Again, law enforcement used Hanson’s trail of online breadcrumbs to trace the message back to his home, according to the FBI. When police in Madison contacted his mother, she told them of her son’s mental health problems and said she remembered him being upset about the monument, court records state.

Hanson declined to talk with police, the records add.

In October, he allegedly sent messages to IGN Entertainment and DC Comics after the companies announced that the new Superman was bisexual. He threatened to “shoot up and bomb your headquarters for discriminating against conservatives and silencing conservative speech,” using anti-gay slurs repeatedly in the eight messages he sent, according to the FBI.

Again, agents interviewed Hanson and his mother at their home. He told them he knows making online threats is illegal but can’t control himself, according to court records.
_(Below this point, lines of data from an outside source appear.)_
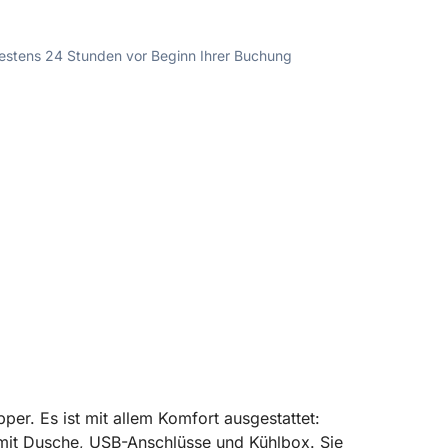
ndestens 24 Stunden vor Beginn Ihrer Buchung
pper. Es ist mit allem Komfort ausgestattet:
mit Dusche, USB-Anschlüsse und Kühlbox. Sie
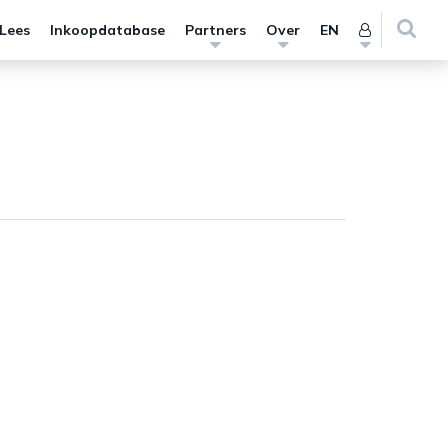
 Lees
Inkoopdatabase
Partners
Over
EN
While his mother serves as “a filter or sounding board” during the day, he allegedly told agents, he can’t vent to her once she goes to bed, which is when he takes to the Internet.

So he kept sending threats, according to the FBI – to professors at Loyola Marymount University in January, to Amnesty International USA in February and to the University of North Texas in March. Also in March, he allegedly messaged Disney “for promoting transgender child abuse.”

Finally, at the end of last month, Hanson allegedly used the email address [email protected] to send a message to a Wisconsin school board because of its district’s “inclusive LGBTQ policies.”

“It’s now time to declare war on you pedos,” he allegedly wrote. “I am going to kill you and your entire family.”